Seal pup season started last month, and so far three pups in distress have been brought from the Coast to the Vancouver Aquarium’s Marine Mammal Rescue Centre for rehabilitation.
Unfortunately, only two of them have survived.
A small female seal pup dubbed Molybdenum came in from Gibsons on July 15, but she didn’t live long.
“She was in really rough shape, super skinny, and we saw a decline right away. Despite all our efforts, we weren’t able to get the animal to a point where we thought she could continue on with rehabilitation,” said Lindsaye Ackhurst, manager of the rescue centre.
“There’s a reason why we’re called to rescue these animals, and sometimes they’re in really rough shape and they just don’t make it.
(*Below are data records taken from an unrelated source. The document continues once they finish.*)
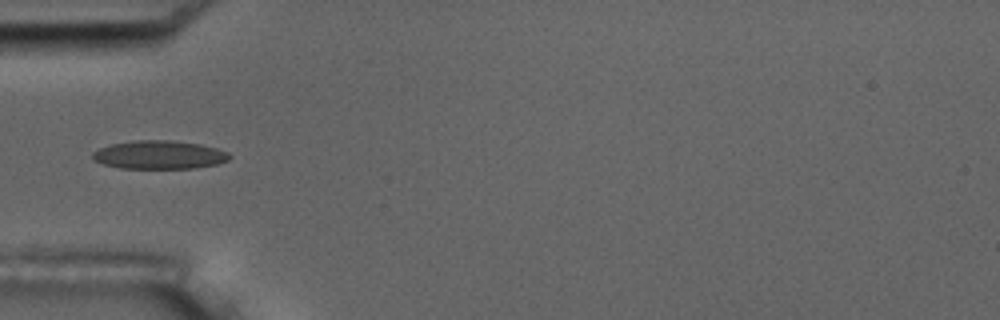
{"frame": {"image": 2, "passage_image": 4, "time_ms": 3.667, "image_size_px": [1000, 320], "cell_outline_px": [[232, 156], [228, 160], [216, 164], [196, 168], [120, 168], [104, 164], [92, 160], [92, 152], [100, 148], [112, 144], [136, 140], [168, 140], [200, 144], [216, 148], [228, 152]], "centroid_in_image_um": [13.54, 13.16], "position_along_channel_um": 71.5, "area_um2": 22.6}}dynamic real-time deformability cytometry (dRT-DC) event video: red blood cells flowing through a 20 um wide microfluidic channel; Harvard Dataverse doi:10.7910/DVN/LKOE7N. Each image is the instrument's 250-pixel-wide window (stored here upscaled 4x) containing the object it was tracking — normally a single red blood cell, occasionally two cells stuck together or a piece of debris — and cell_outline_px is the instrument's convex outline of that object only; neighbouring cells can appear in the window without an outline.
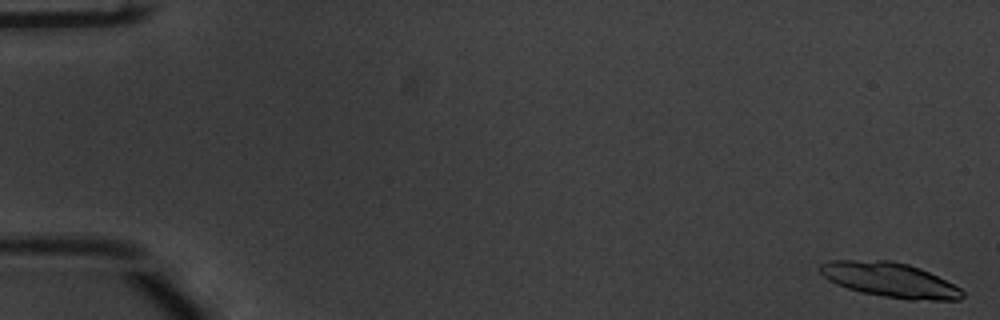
{"species": "common noctule bat (a hibernating species)", "species_latin": "Nyctalus noctula", "temperature_condition": "warm", "stored_images_in_passage": 26, "camera_frame_rate_fps": 3000, "um_per_image_px": 0.085, "animal": {"sex": "male", "body_mass_g": 20.1, "forearm_length_mm": 53.5}, "frame": {"image": 1, "passage_image": 1, "time_ms": 0.0, "image_size_px": [1000, 320], "cell_outline_px": [[964, 296], [960, 300], [908, 300], [860, 292], [836, 284], [828, 280], [820, 272], [820, 264], [832, 260], [892, 260], [908, 264], [920, 268], [960, 288], [964, 292]], "centroid_in_image_um": [75.63, 23.79], "position_along_channel_um": 9.4, "area_um2": 28.67}}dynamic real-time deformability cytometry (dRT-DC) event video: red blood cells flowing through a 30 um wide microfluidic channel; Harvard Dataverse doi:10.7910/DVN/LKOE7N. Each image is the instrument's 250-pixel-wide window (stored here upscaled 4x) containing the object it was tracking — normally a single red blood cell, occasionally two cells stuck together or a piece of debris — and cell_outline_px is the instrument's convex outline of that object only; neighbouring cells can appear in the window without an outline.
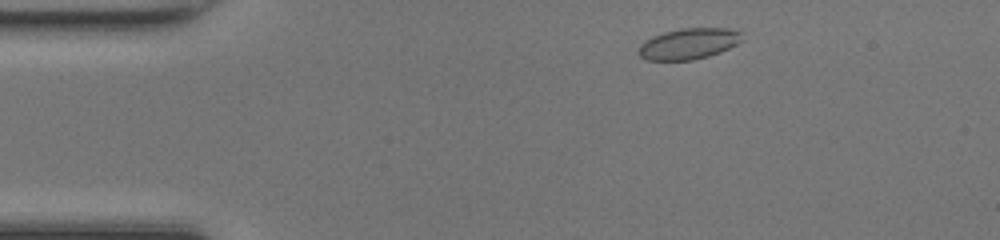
{"species": "common noctule bat (a hibernating species)", "species_latin": "Nyctalus noctula", "temperature_condition": "room temperature", "stored_images_in_passage": 44, "camera_frame_rate_fps": 3000, "um_per_image_px": 0.085, "animal": {"sex": "female", "body_mass_g": 17.0, "forearm_length_mm": 48.0}, "frame": {"image": 1, "passage_image": 3, "time_ms": 0.667, "image_size_px": [1000, 240], "cell_outline_px": [[744, 40], [720, 52], [708, 56], [692, 60], [644, 60], [636, 52], [640, 44], [644, 40], [652, 36], [664, 32], [680, 28], [728, 28], [740, 32]], "centroid_in_image_um": [58.5, 3.72], "position_along_channel_um": 26.5, "area_um2": 18.84}}
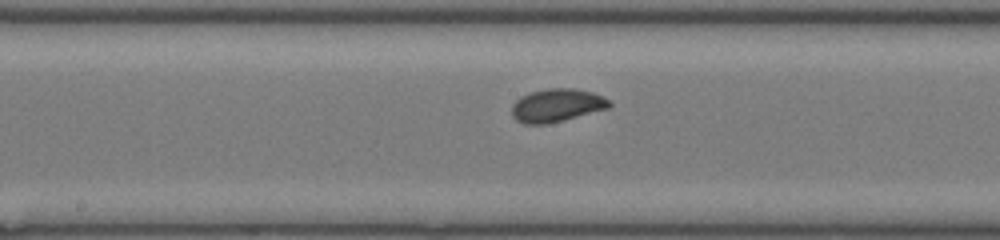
{"frame": {"image": 2, "passage_image": 20, "time_ms": 6.333, "image_size_px": [1000, 240], "cell_outline_px": [[612, 104], [608, 108], [544, 124], [524, 124], [516, 120], [512, 116], [512, 104], [520, 96], [532, 92], [548, 88], [576, 88], [592, 92], [608, 100]], "centroid_in_image_um": [47.28, 8.94], "position_along_channel_um": 200.9, "area_um2": 18.5}}
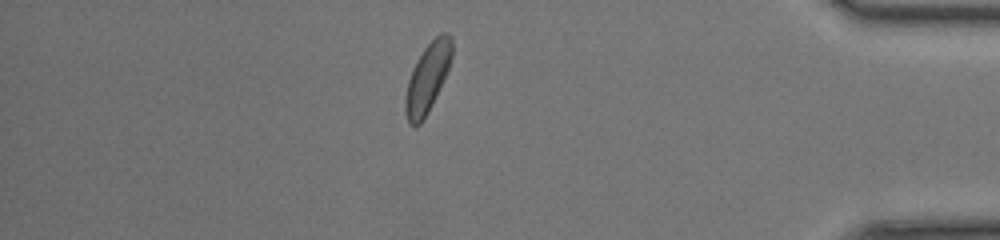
{"frame": {"image": 3, "passage_image": 37, "time_ms": 12.0, "image_size_px": [1000, 240], "cell_outline_px": [[452, 56], [448, 68], [432, 104], [428, 112], [420, 124], [408, 124], [404, 108], [404, 100], [408, 80], [412, 68], [416, 60], [424, 48], [440, 32], [448, 32], [452, 36]], "centroid_in_image_um": [36.32, 6.58], "position_along_channel_um": 398.9, "area_um2": 18.61}, "authors_computed_cell_mechanics": {"area_um2": 18.4382, "velocity_mm_per_s": 4.2172, "shape_relaxation_time_tau1_ms": 2.9655, "shape_relaxation_time_tau2_ms": 0.6443, "deformation_change_tau1": 0.0968, "deformation_change_tau2": 0.0444}}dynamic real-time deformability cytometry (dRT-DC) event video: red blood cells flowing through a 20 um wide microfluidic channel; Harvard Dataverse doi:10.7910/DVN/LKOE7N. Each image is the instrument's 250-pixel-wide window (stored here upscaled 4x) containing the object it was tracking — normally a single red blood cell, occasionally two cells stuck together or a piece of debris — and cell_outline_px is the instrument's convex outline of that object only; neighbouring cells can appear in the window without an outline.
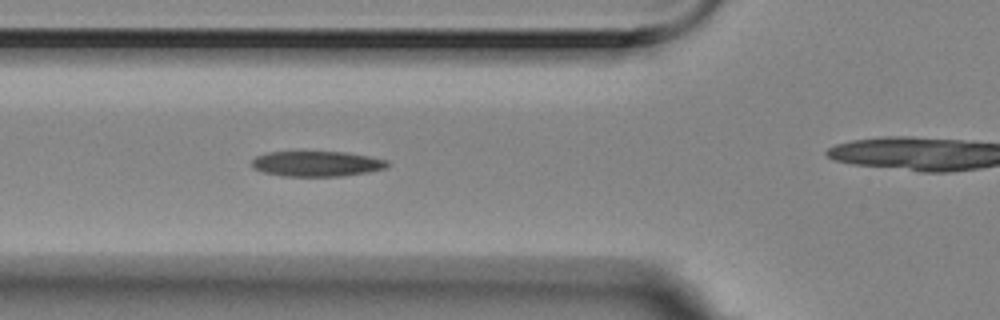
{"species": "Egyptian fruit bat (a non-hibernating species)", "species_latin": "Rousettus aegyptiacus", "temperature_condition": "room temperature", "stored_images_in_passage": 6, "segment_of_instrument_passage": [2, 2], "camera_frame_rate_fps": 3000, "um_per_image_px": 0.085, "animal": {"sex": "female"}, "frame": {"image": 1, "passage_image": 5, "time_ms": 1.333, "image_size_px": [1000, 320], "cell_outline_px": [[388, 164], [384, 168], [368, 172], [340, 176], [284, 176], [264, 172], [252, 168], [252, 160], [256, 156], [268, 152], [344, 152], [368, 156], [388, 160]], "centroid_in_image_um": [26.9, 13.92], "position_along_channel_um": 98.9, "area_um2": 19.83}}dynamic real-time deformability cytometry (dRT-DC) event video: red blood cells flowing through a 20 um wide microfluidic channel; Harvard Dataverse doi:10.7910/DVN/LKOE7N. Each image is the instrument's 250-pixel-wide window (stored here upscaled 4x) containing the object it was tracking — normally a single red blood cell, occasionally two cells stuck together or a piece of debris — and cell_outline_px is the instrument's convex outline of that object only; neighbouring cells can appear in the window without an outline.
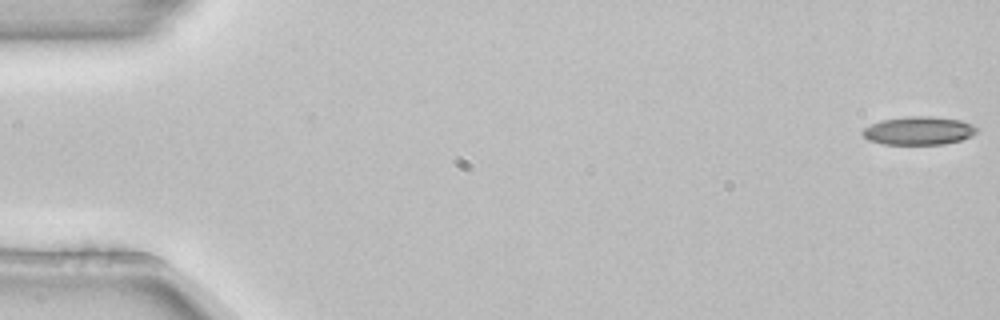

The animal will be going to our pathologist and a full necropsy will be performed on her, and then we’ll be able to see exactly what went on.”
The other two seal pups, Selenium from Roberts Creek (brought in July 9) and Platinum from Halfmoon Bay (rescued June 18) are doing well, putting on weight and getting stronger. Eventually the seals will be released back into local waterways.
All three baby seals ended up at the rescue centre after area residents called to report they were on shore and in distress, Ackhurst said.
She noted seals do leave their babies on shore for a short period of time to hunt for food, but that if anyone has a concern about the health or well-being of a seal they should contact the centre at 604-258-SEAL (7325) or call 604-862-1647 after hours.
“We can assess the animal over the phone. If they are able to take pictures of the animal we can take a look to see how the animal is, if it’s skinny and dehydrated or if it looks quite plump. We can at least assess it by the picture,” Ackhurst said, noting people should endeavour to keep dogs back and not crowd distressed seal pups.
“It’s not only safety for the animal, but for the dogs as well. These are wild animals that can be unpredictable and we don’t know why they might be ill.”
Things to look for that would indicate a seal pup needs help are wounds or swelling, laboured breathing, a thin or dehydrated appearance or being unresponsive and lethargic.
Seal pups in need of rescuing and rehabilitation are taken to the centre at the Vancouver Aquarium where they’re cared for until they are strong enough, and skilled enough, to fend for themselves.
The non-profit rescue centre relies greatly on donations from the public to do its work. Find out more at www.marinemammal
center.org. Seal pup season ends in September.